Saturday Morning Radar Trivia Quiz

OK, kids, here’s the question-

What was the first operationally deployed phased array radar in the US Navy?

8 thoughts on “Saturday Morning Radar Trivia Quiz”

  1. Define “phased-array”. Are we talking a planar antenna or an electronically-steered radar?

  2. OK, now I’ll bite. The first attempt was the SPG-59 for the Typhon missile system, but it failed. The first one to go to sea (and only on CGN-9 Long Beach and CVN-65 Enterprise) was the SPG-32/SPG-33.

  3. This can be interpreted a number of ways. In the purest sense, the AN/SPG-49 utilized a lens aperture which incorporates the principle of phased arrays. SPG-49 was deployed in the early 1950. It did not provide wide angle coverage, however the antenna could form independent beams for tracking and missile guidance. If you want to see a beautiful ship (from a radar antenna perspective) look at the Albany class cruisers in full Talos regalia.

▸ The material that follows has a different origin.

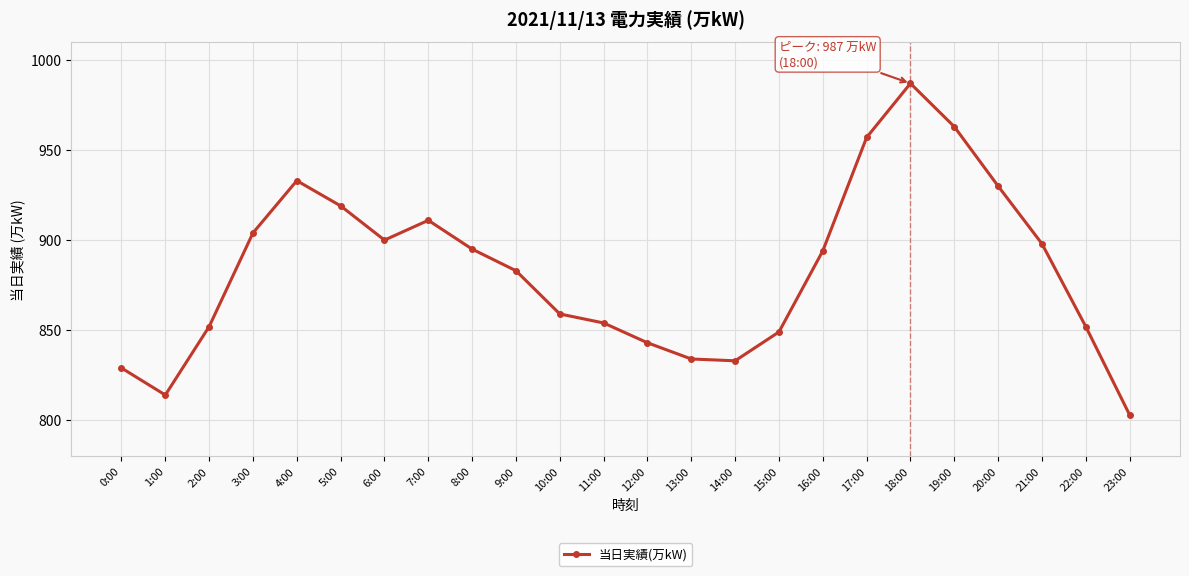

How many interior local valleys (lower than both neighbors) does the data have?

3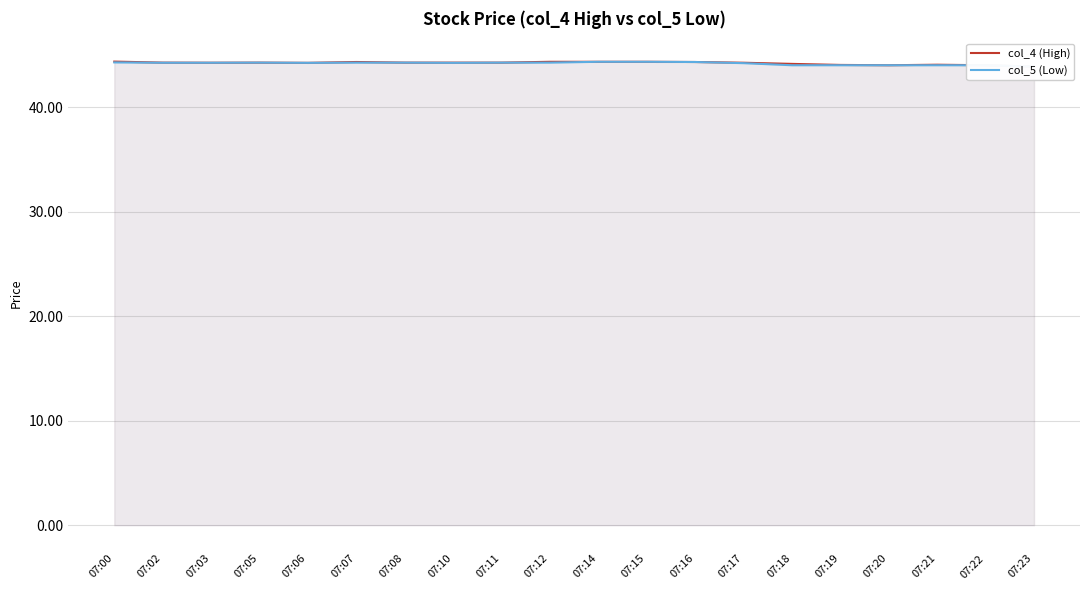

What is the value of the col_4 (High) point at the 14th from the left?

44.2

    If you want a radar with 360 coverage (albeit w four faces) I say the AN/SPS-32/33 known as SCANFAR. They were developed for the nuclear carrier Enterprise and the nuclear cruiser the Long Beach. The radars gave each ship a distinctive boxy superstructure. The radars suffered from reliability problems as they were a bit ahead of their time. The lessons learned from these radars caused the Navy to insist that the first Aegis ships have a backup 2D conventional long range air-search radar for SPY-1, namely the AN/SPS-49(V), much to the consternation of RCA, the prime contractor for Aegis at the time.

    The AN/SPY-1(V) became sufficiently reliable so as not to require a secondary long range air-search radar in the Burkes. The AN/SPQ-9 has air-search capability but it is range limited compared to SPY.

    Eventually we will see the Advanced Missile Defense Radar, AMDR (which as far as I know has yet to receive an AN designation). This will be a dual band arrangement (S and X). The S band antenna will be a phased array, but the X band antenna will be conventional, similar to SPQ-9 to save cost. I will speculate that the X band antenna will be multi-beam and probably incorporate some phased array features. It could even be bi-directional like the new SPQ-9; but there will only be one instead of four fixed faces.

  4. I think that would be the AN/SPG-59, installed on the test vessel USS Norton Sound in 1963 and tested in 1964. The project was too far ahead of its time to be technologically successful, and was terminated.

  5. The SPG-59 was actually derived from SPG-49 technology. They added a Luneberg lens and illuminated it thru a phase shifted aperture. The problem was that the Luneberg lens would heat-up and the index of refraction would change. After a while, you lost beam pointing accuracy.